:: TASK BRIEF ::
Below is a block of entries; repeat exactly the lines starting at the line that contains "List each element's" and ending at the line that contains "Document page, 2001x1125 pixels.", both included.

:: Records from a data source ::
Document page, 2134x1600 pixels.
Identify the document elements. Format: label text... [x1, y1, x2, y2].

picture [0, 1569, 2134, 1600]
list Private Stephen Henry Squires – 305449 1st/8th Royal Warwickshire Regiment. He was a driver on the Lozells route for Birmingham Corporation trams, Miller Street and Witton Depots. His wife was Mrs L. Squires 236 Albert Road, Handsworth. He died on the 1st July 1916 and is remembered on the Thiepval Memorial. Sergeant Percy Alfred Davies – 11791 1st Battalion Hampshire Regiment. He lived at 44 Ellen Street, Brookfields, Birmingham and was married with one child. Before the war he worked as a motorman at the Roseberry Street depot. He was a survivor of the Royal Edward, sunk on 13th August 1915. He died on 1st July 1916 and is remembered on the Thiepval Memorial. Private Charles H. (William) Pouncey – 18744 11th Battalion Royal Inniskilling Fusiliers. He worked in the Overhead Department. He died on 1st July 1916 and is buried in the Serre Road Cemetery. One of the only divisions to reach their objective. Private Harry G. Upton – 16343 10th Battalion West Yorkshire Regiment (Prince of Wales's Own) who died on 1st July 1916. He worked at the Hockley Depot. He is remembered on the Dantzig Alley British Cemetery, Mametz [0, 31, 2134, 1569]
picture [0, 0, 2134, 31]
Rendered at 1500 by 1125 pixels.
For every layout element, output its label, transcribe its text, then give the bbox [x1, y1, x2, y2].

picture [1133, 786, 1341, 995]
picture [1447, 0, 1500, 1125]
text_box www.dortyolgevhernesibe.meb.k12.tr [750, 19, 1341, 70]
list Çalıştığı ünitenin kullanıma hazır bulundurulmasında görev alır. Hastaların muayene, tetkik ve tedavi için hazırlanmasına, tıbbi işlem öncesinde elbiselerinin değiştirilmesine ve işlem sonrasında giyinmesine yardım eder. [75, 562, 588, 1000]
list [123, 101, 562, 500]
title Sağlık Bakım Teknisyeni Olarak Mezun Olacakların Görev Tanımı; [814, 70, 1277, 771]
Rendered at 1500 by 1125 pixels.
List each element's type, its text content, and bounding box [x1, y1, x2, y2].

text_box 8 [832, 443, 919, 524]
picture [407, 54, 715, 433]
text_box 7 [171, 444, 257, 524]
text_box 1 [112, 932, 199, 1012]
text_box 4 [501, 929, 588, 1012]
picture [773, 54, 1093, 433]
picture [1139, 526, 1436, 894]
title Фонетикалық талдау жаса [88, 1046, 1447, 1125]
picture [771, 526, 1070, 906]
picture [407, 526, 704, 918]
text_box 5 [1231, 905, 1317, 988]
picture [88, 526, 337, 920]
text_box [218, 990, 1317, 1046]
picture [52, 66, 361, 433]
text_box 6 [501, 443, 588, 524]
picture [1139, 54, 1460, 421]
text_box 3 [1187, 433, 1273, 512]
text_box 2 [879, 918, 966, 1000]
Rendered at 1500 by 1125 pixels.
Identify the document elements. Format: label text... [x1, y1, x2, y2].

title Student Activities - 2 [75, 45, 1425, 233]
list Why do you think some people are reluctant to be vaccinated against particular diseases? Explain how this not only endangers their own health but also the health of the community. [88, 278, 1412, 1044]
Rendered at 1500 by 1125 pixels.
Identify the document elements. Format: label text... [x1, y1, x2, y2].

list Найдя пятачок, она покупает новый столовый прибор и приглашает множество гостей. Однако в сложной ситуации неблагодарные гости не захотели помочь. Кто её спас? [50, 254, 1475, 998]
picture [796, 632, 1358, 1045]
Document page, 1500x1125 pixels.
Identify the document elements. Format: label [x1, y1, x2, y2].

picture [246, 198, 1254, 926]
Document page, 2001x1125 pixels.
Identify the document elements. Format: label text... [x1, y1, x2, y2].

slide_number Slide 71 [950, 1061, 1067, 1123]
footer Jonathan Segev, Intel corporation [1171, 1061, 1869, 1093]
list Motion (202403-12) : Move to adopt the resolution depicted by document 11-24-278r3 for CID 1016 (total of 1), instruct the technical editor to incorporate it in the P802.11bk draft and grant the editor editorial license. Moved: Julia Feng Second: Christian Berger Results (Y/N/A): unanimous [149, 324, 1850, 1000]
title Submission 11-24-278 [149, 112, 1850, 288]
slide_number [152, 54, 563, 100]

:: SOLUTION TO THIS EXERCISE ::
List each element's type, its text content, and bounding box [x1, y1, x2, y2].

text_box 8 [832, 443, 919, 524]
picture [407, 54, 715, 433]
text_box 7 [171, 444, 257, 524]
text_box 1 [112, 932, 199, 1012]
text_box 4 [501, 929, 588, 1012]
picture [773, 54, 1093, 433]
picture [1139, 526, 1436, 894]
title Фонетикалық талдау жаса [88, 1046, 1447, 1125]
picture [771, 526, 1070, 906]
picture [407, 526, 704, 918]
text_box 5 [1231, 905, 1317, 988]
picture [88, 526, 337, 920]
text_box [218, 990, 1317, 1046]
picture [52, 66, 361, 433]
text_box 6 [501, 443, 588, 524]
picture [1139, 54, 1460, 421]
text_box 3 [1187, 433, 1273, 512]
text_box 2 [879, 918, 966, 1000]
Rendered at 1500 by 1125 pixels.
Identify the document elements. Format: label text... [x1, y1, x2, y2].

title Student Activities - 2 [75, 45, 1425, 233]
list Why do you think some people are reluctant to be vaccinated against particular diseases? Explain how this not only endangers their own health but also the health of the community. [88, 278, 1412, 1044]
Rendered at 1500 by 1125 pixels.
Identify the document elements. Format: label text... [x1, y1, x2, y2].

list Найдя пятачок, она покупает новый столовый прибор и приглашает множество гостей. Однако в сложной ситуации неблагодарные гости не захотели помочь. Кто её спас? [50, 254, 1475, 998]
picture [796, 632, 1358, 1045]
Document page, 1500x1125 pixels.
Identify the document elements. Format: label [x1, y1, x2, y2].

picture [246, 198, 1254, 926]
Document page, 2001x1125 pixels.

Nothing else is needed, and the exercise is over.